YOUR GOAL
Could you reproduce, word for word, everything below from the line containing "X133600000Y-54780000D03*" down to the line containing "X163800000Y-62780000D03*", with both of those lines included and no others?

SOURCE INFORMATION START

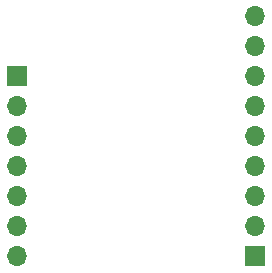
<source format=gbr>
%TF.GenerationSoftware,KiCad,Pcbnew,6.0.8-f2edbf62ab~116~ubuntu20.04.1*%
%TF.CreationDate,2022-10-17T17:20:23+03:00*%
%TF.ProjectId,nicla_sense,6e69636c-615f-4736-956e-73652e6b6963,rev?*%
%TF.SameCoordinates,Original*%
%TF.FileFunction,Soldermask,Bot*%
%TF.FilePolarity,Negative*%
%FSLAX46Y46*%
G04 Gerber Fmt 4.6, Leading zero omitted, Abs format (unit mm)*
G04 Created by KiCad (PCBNEW 6.0.8-f2edbf62ab~116~ubuntu20.04.1) date 2022-10-17 17:20:23*
%MOMM*%
%LPD*%
G01*
G04 APERTURE LIST*
%ADD10R,1.700000X1.700000*%
%ADD11O,1.700000X1.700000*%
G04 APERTURE END LIST*
D10*
%TO.C,J2*%
X156180000Y-111080000D03*
D11*
X156180000Y-108540000D03*
X156180000Y-106000000D03*
X156180000Y-103460000D03*
X156180000Y-100920000D03*
X156180000Y-98380000D03*
X156180000Y-95840000D03*
X156180000Y-93300000D03*
X156180000Y-90760000D03*
%TD*%
D10*
%TO.C,J1*%
X135950000Y-95830000D03*
D11*
X135950000Y-98370000D03*
X135950000Y-100910000D03*
X135950000Y-103450000D03*
X135950000Y-105990000D03*
X135950000Y-108530000D03*
X135950000Y-111070000D03*
%TD*%
M02*

</source>
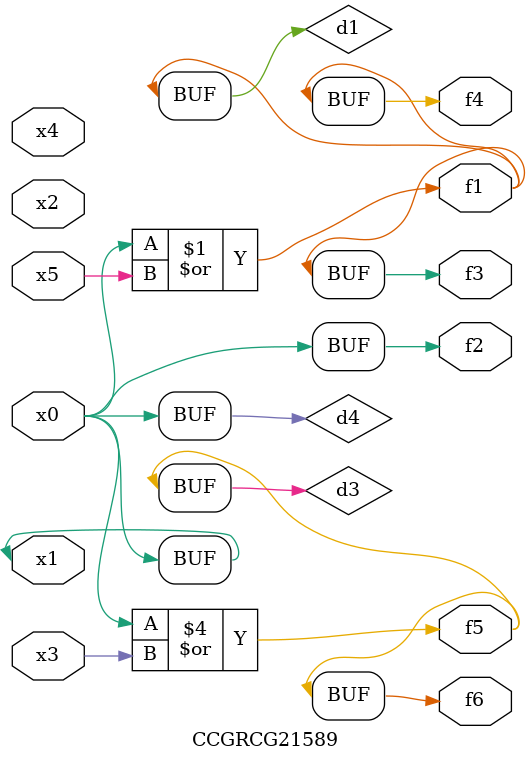
<source format=v>
module CCGRCG21589(
	input x0, x1, x2, x3, x4, x5,
	output f1, f2, f3, f4, f5, f6
);

	wire d1, d2, d3, d4;

	or (d1, x0, x5);
	xnor (d2, x1, x4);
	or (d3, x0, x3);
	buf (d4, x0, x1);
	assign f1 = d1;
	assign f2 = d4;
	assign f3 = d1;
	assign f4 = d1;
	assign f5 = d3;
	assign f6 = d3;
endmodule

</source>
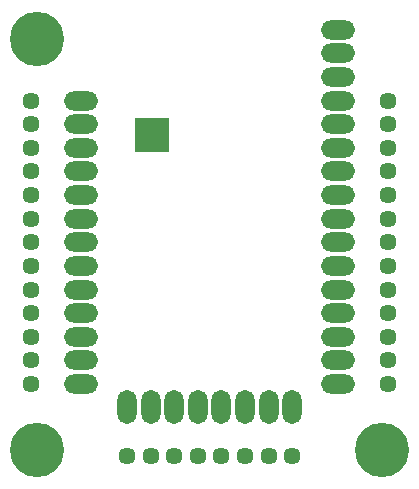
<source format=gbr>
%TF.GenerationSoftware,KiCad,Pcbnew,(5.1.6)-1*%
%TF.CreationDate,2021-04-01T07:08:55+01:00*%
%TF.ProjectId,xbeesxadapter,78626565-7378-4616-9461-707465722e6b,rev?*%
%TF.SameCoordinates,Original*%
%TF.FileFunction,Soldermask,Top*%
%TF.FilePolarity,Negative*%
%FSLAX46Y46*%
G04 Gerber Fmt 4.6, Leading zero omitted, Abs format (unit mm)*
G04 Created by KiCad (PCBNEW (5.1.6)-1) date 2021-04-01 07:08:55*
%MOMM*%
%LPD*%
G01*
G04 APERTURE LIST*
%ADD10R,2.890000X2.890000*%
%ADD11O,1.620000X2.900000*%
%ADD12O,2.900000X1.620000*%
%ADD13C,1.450000*%
%ADD14C,4.600000*%
G04 APERTURE END LIST*
D10*
%TO.C,U1*%
X143807500Y-57709500D03*
D11*
X155700000Y-80730000D03*
X153700000Y-80730000D03*
X151700000Y-80730000D03*
X149700000Y-80730000D03*
X147700000Y-80730000D03*
X145700000Y-80730000D03*
X143700000Y-80730000D03*
X141700000Y-80730000D03*
D12*
X159550000Y-54780000D03*
X159550000Y-56780000D03*
X159550000Y-58780000D03*
X159550000Y-60780000D03*
X159550000Y-62780000D03*
X159550000Y-64780000D03*
X159550000Y-66780000D03*
X159550000Y-68780000D03*
X159550000Y-70780000D03*
X159550000Y-72780000D03*
X159550000Y-74780000D03*
X159550000Y-76780000D03*
X159550000Y-78780000D03*
X137850000Y-78780000D03*
X137850000Y-76780000D03*
X137850000Y-74780000D03*
X137850000Y-72780000D03*
X137850000Y-70780000D03*
X137850000Y-68780000D03*
X137850000Y-66780000D03*
X137850000Y-64780000D03*
X137850000Y-62780000D03*
X137850000Y-60780000D03*
X137850000Y-58780000D03*
X137850000Y-56780000D03*
X137850000Y-54780000D03*
D13*
X133600000Y-54780000D03*
X133600000Y-56780000D03*
X133600000Y-58780000D03*
X133600000Y-60780000D03*
X133600000Y-62780000D03*
X133600000Y-64780000D03*
X133600000Y-66780000D03*
X133600000Y-68780000D03*
X133600000Y-70780000D03*
X133600000Y-72780000D03*
X133600000Y-74780000D03*
X133600000Y-76780000D03*
X133600000Y-78780000D03*
X141700000Y-84862000D03*
X143700000Y-84862000D03*
X145700000Y-84862000D03*
X147700000Y-84862000D03*
X149700000Y-84862000D03*
X151700000Y-84862000D03*
X153700000Y-84862000D03*
X155700000Y-84862000D03*
X163800000Y-78780000D03*
X163800000Y-76780000D03*
X163800000Y-74780000D03*
X163800000Y-72780000D03*
X163800000Y-70780000D03*
X163800000Y-68780000D03*
X163800000Y-66780000D03*
X163800000Y-64780000D03*
X163800000Y-62780000D03*
X163800000Y-60780000D03*
X163800000Y-58780000D03*
X163800000Y-56780000D03*
X163800000Y-54780000D03*
D14*
X163300000Y-84380000D03*
X134100000Y-84380000D03*
X134100000Y-49530000D03*
D12*
X159550000Y-52780000D03*
X159550000Y-50780000D03*
X159550000Y-48780000D03*
%TD*%
M02*

</source>
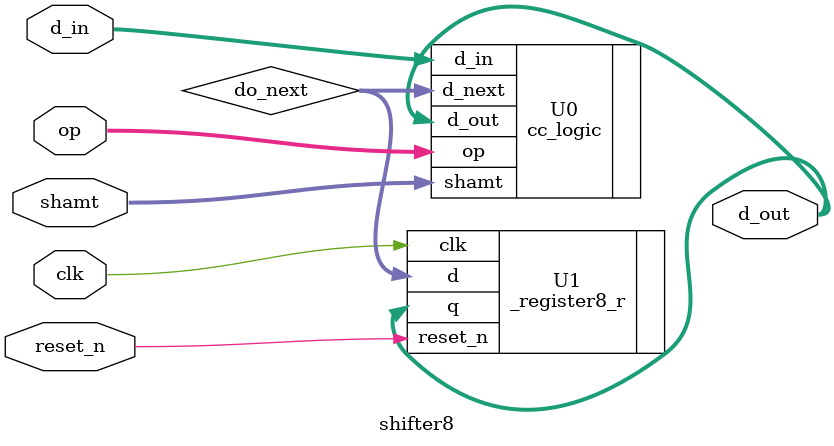
<source format=v>
module shifter8 (clk, reset_n, op, shamt, d_in, d_out);
	
	input				clk, reset_n; 	// input ports
	input [2:0]		op;				// 3bits input port
	input [1:0]		shamt;			//	2bits input port
	input [7:0]		d_in;				// 8bits input port
	output [7:0]	d_out;			//	8bits output port
	
	wire [7:0]		do_next;			// 8bits wire
	
	_register8_r 	U1 (.clk(clk), .reset_n(reset_n), .d(do_next), .q(d_out));						// Instance 8bits register with reset 
	cc_logic 		U0 (.op(op), .shamt(shamt), .d_in(d_in), .d_out(d_out), .d_next(do_next)); // Instance combinational circuit logic
	
	
endmodule // end

</source>
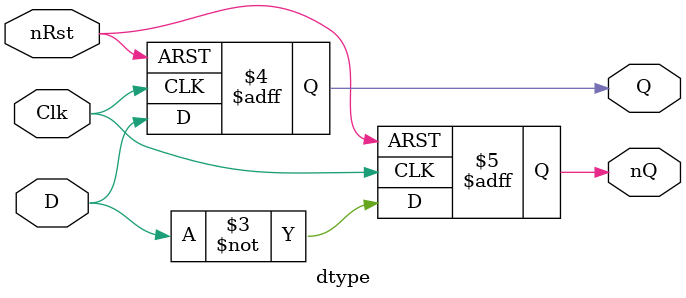
<source format=v>

module dtype(
  output reg Q, nQ,
  input wire D, Clk, nRst
  );


always@(posedge Clk, negedge nRst) begin
  if(~nRst) begin
    Q  <= 1'b0;
    nQ <= 1'b1;
  end else begin
    Q  <= D;
    nQ <= ~D;
  end
end

endmodule

</source>
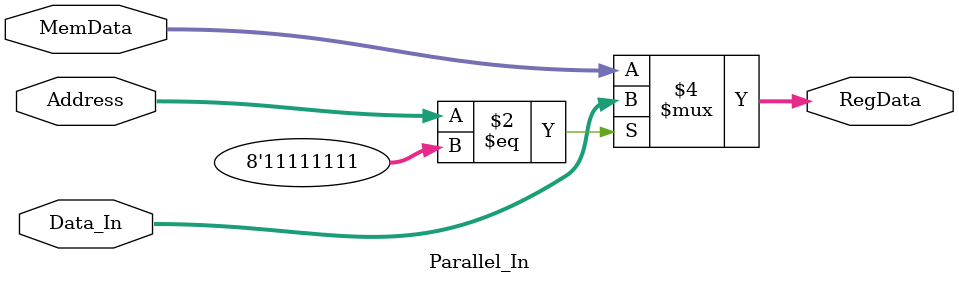
<source format=sv>
module Parallel_In(input logic [7:0] Address, Data_In, MemData, output logic[7:0] RegData);

always_comb begin
	if(Address == 8'hFF) begin
		RegData = Data_In;
	end
	else begin
		RegData = MemData;
	end
	
end

endmodule 
</source>
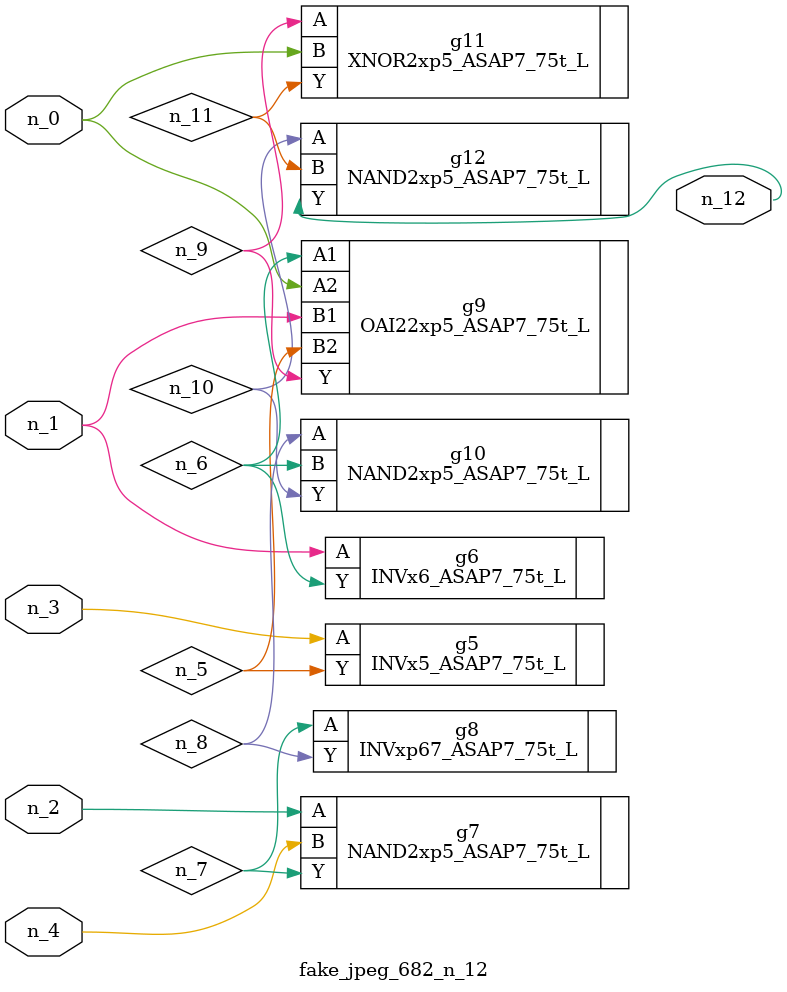
<source format=v>
module fake_jpeg_682_n_12 (n_3, n_2, n_1, n_0, n_4, n_12);

input n_3;
input n_2;
input n_1;
input n_0;
input n_4;

output n_12;

wire n_11;
wire n_10;
wire n_8;
wire n_9;
wire n_6;
wire n_5;
wire n_7;

INVx5_ASAP7_75t_L g5 ( 
.A(n_3),
.Y(n_5)
);

INVx6_ASAP7_75t_L g6 ( 
.A(n_1),
.Y(n_6)
);

NAND2xp5_ASAP7_75t_L g7 ( 
.A(n_2),
.B(n_4),
.Y(n_7)
);

INVxp67_ASAP7_75t_L g8 ( 
.A(n_7),
.Y(n_8)
);

NAND2xp5_ASAP7_75t_L g10 ( 
.A(n_8),
.B(n_6),
.Y(n_10)
);

OAI22xp5_ASAP7_75t_L g9 ( 
.A1(n_6),
.A2(n_0),
.B1(n_1),
.B2(n_5),
.Y(n_9)
);

XNOR2xp5_ASAP7_75t_L g11 ( 
.A(n_9),
.B(n_0),
.Y(n_11)
);

NAND2xp5_ASAP7_75t_L g12 ( 
.A(n_10),
.B(n_11),
.Y(n_12)
);


endmodule
</source>
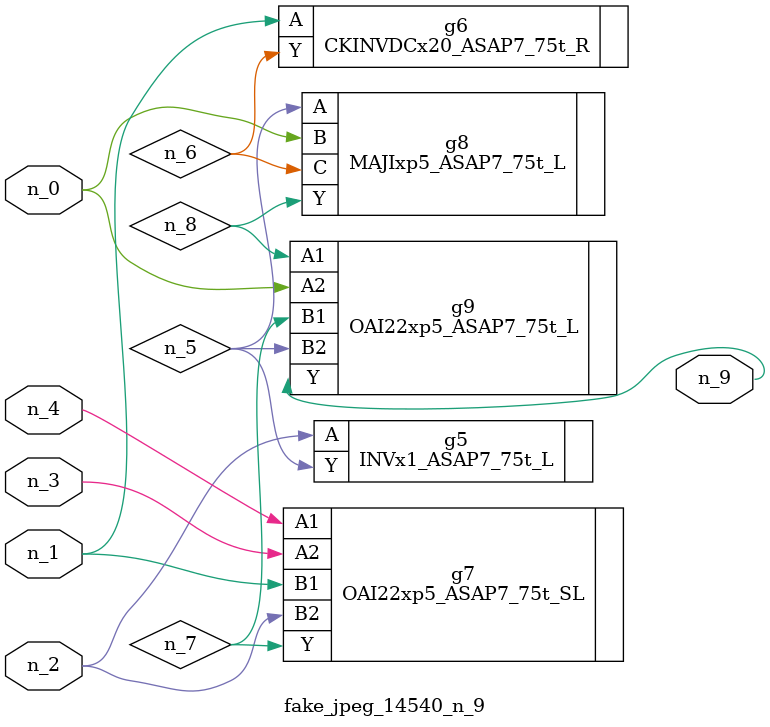
<source format=v>
module fake_jpeg_14540_n_9 (n_3, n_2, n_1, n_0, n_4, n_9);

input n_3;
input n_2;
input n_1;
input n_0;
input n_4;

output n_9;

wire n_8;
wire n_6;
wire n_5;
wire n_7;

INVx1_ASAP7_75t_L g5 ( 
.A(n_2),
.Y(n_5)
);

CKINVDCx20_ASAP7_75t_R g6 ( 
.A(n_1),
.Y(n_6)
);

OAI22xp5_ASAP7_75t_SL g7 ( 
.A1(n_4),
.A2(n_3),
.B1(n_1),
.B2(n_2),
.Y(n_7)
);

MAJIxp5_ASAP7_75t_L g8 ( 
.A(n_5),
.B(n_0),
.C(n_6),
.Y(n_8)
);

OAI22xp5_ASAP7_75t_L g9 ( 
.A1(n_8),
.A2(n_0),
.B1(n_7),
.B2(n_5),
.Y(n_9)
);


endmodule
</source>
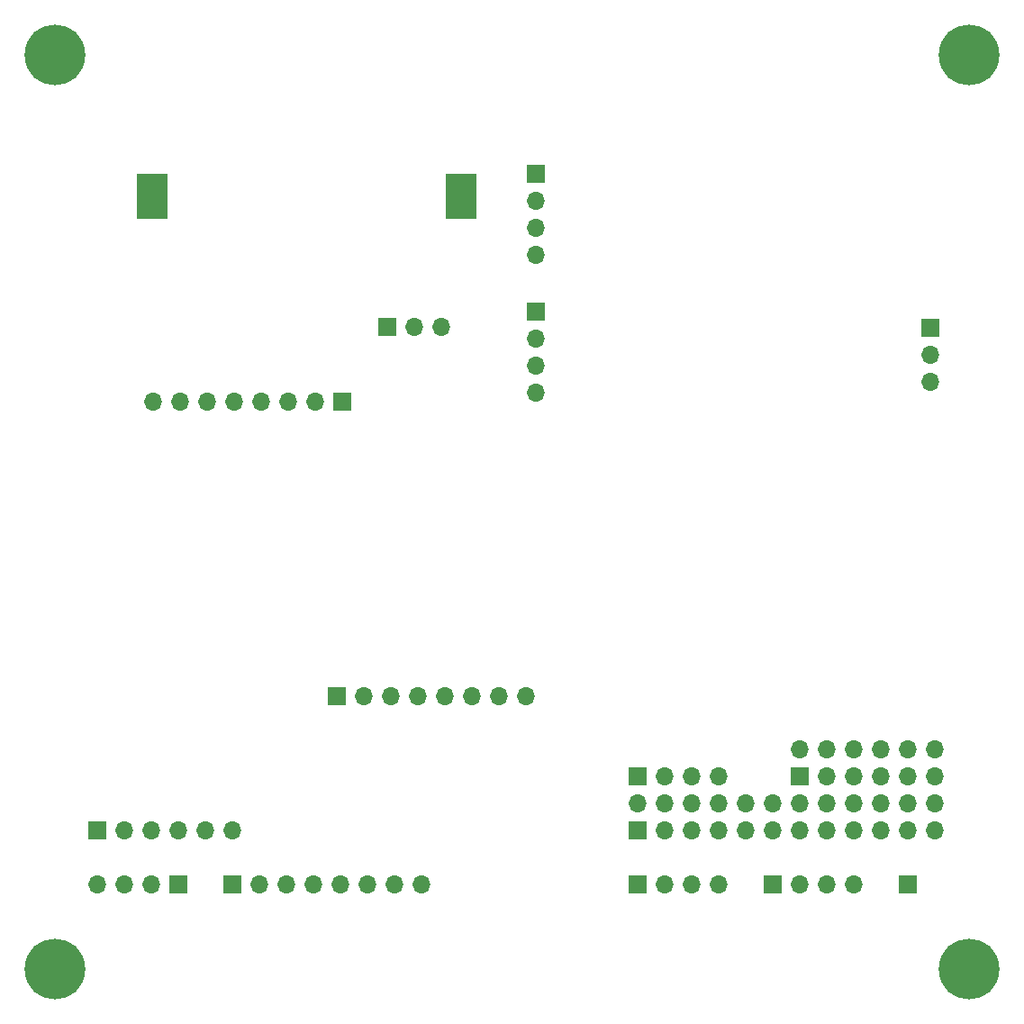
<source format=gbr>
%TF.GenerationSoftware,KiCad,Pcbnew,(5.1.9)-1*%
%TF.CreationDate,2021-03-02T10:58:18+01:00*%
%TF.ProjectId,Midular v2 Proto STM32F407VET6,4d696475-6c61-4722-9076-322050726f74,rev?*%
%TF.SameCoordinates,Original*%
%TF.FileFunction,Soldermask,Bot*%
%TF.FilePolarity,Negative*%
%FSLAX46Y46*%
G04 Gerber Fmt 4.6, Leading zero omitted, Abs format (unit mm)*
G04 Created by KiCad (PCBNEW (5.1.9)-1) date 2021-03-02 10:58:18*
%MOMM*%
%LPD*%
G01*
G04 APERTURE LIST*
%ADD10O,1.700000X1.700000*%
%ADD11R,1.700000X1.700000*%
%ADD12C,5.700000*%
%ADD13R,3.000000X4.200000*%
G04 APERTURE END LIST*
D10*
%TO.C,J21*%
X86740000Y19620000D03*
X86740000Y17080000D03*
X84200000Y19620000D03*
X84200000Y17080000D03*
X81660000Y19620000D03*
X81660000Y17080000D03*
X79120000Y19620000D03*
X79120000Y17080000D03*
X76580000Y19620000D03*
X76580000Y17080000D03*
X74040000Y19620000D03*
X74040000Y17080000D03*
X71500000Y19620000D03*
X71500000Y17080000D03*
X68960000Y19620000D03*
X68960000Y17080000D03*
X66420000Y19620000D03*
X66420000Y17080000D03*
X63880000Y19620000D03*
X63880000Y17080000D03*
X61340000Y19620000D03*
X61340000Y17080000D03*
X58800000Y19620000D03*
D11*
X58800000Y17080000D03*
%TD*%
D10*
%TO.C,J20*%
X86740000Y24700000D03*
X86740000Y22160000D03*
X84200000Y24700000D03*
X84200000Y22160000D03*
X81660000Y24700000D03*
X81660000Y22160000D03*
X79120000Y24700000D03*
X79120000Y22160000D03*
X76580000Y24700000D03*
X76580000Y22160000D03*
X74040000Y24700000D03*
D11*
X74040000Y22160000D03*
%TD*%
D12*
%TO.C,H4*%
X90000000Y4000000D03*
%TD*%
%TO.C,H3*%
X4000000Y4000000D03*
%TD*%
%TO.C,H2*%
X90000000Y90000000D03*
%TD*%
%TO.C,H1*%
X4000000Y90000000D03*
%TD*%
D11*
%TO.C,J18*%
X84200000Y12000000D03*
%TD*%
D10*
%TO.C,J1*%
X86300000Y59220000D03*
X86300000Y61760000D03*
D11*
X86300000Y64300000D03*
%TD*%
D10*
%TO.C,JP3*%
X40380000Y64400000D03*
X37840000Y64400000D03*
D11*
X35300000Y64400000D03*
%TD*%
D10*
%TO.C,J16*%
X20700000Y17080000D03*
X18160000Y17080000D03*
X15620000Y17080000D03*
X13080000Y17080000D03*
X10540000Y17080000D03*
D11*
X8000000Y17080000D03*
%TD*%
D10*
%TO.C,J13*%
X79120000Y12000000D03*
X76580000Y12000000D03*
X74040000Y12000000D03*
D11*
X71500000Y12000000D03*
%TD*%
D10*
%TO.C,J15*%
X48280000Y29650000D03*
X45740000Y29650000D03*
X43200000Y29650000D03*
X40660000Y29650000D03*
X38120000Y29650000D03*
X35580000Y29650000D03*
X33040000Y29650000D03*
D11*
X30500000Y29650000D03*
%TD*%
D10*
%TO.C,J17*%
X8000000Y12000000D03*
X10540000Y12000000D03*
X13080000Y12000000D03*
D11*
X15620000Y12000000D03*
%TD*%
D10*
%TO.C,J14*%
X38480000Y12000000D03*
X35940000Y12000000D03*
X33400000Y12000000D03*
X30860000Y12000000D03*
X28320000Y12000000D03*
X25780000Y12000000D03*
X23240000Y12000000D03*
D11*
X20700000Y12000000D03*
%TD*%
D10*
%TO.C,J12*%
X49200000Y71180000D03*
X49200000Y73720000D03*
X49200000Y76260000D03*
D11*
X49200000Y78800000D03*
%TD*%
D10*
%TO.C,J11*%
X66420000Y22160000D03*
X63880000Y22160000D03*
X61340000Y22160000D03*
D11*
X58800000Y22160000D03*
%TD*%
D10*
%TO.C,J10*%
X66420000Y12000000D03*
X63880000Y12000000D03*
X61340000Y12000000D03*
D11*
X58800000Y12000000D03*
%TD*%
D10*
%TO.C,J9*%
X13220000Y57400000D03*
X15760000Y57400000D03*
X18300000Y57400000D03*
X20840000Y57400000D03*
X23380000Y57400000D03*
X25920000Y57400000D03*
X28460000Y57400000D03*
D11*
X31000000Y57400000D03*
%TD*%
D10*
%TO.C,J8*%
X49200000Y58180000D03*
X49200000Y60720000D03*
X49200000Y63260000D03*
D11*
X49200000Y65800000D03*
%TD*%
D13*
%TO.C,BAT1*%
X13200000Y76700000D03*
X42200000Y76700000D03*
%TD*%
M02*

</source>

SOURCE INFORMATION END

SOLUTION FOR THIS EXERCISE
X133600000Y-54780000D03*
X133600000Y-56780000D03*
X133600000Y-58780000D03*
X133600000Y-60780000D03*
X133600000Y-62780000D03*
X133600000Y-64780000D03*
X133600000Y-66780000D03*
X133600000Y-68780000D03*
X133600000Y-70780000D03*
X133600000Y-72780000D03*
X133600000Y-74780000D03*
X133600000Y-76780000D03*
X133600000Y-78780000D03*
X141700000Y-84862000D03*
X143700000Y-84862000D03*
X145700000Y-84862000D03*
X147700000Y-84862000D03*
X149700000Y-84862000D03*
X151700000Y-84862000D03*
X153700000Y-84862000D03*
X155700000Y-84862000D03*
X163800000Y-78780000D03*
X163800000Y-76780000D03*
X163800000Y-74780000D03*
X163800000Y-72780000D03*
X163800000Y-70780000D03*
X163800000Y-68780000D03*
X163800000Y-66780000D03*
X163800000Y-64780000D03*
X163800000Y-62780000D03*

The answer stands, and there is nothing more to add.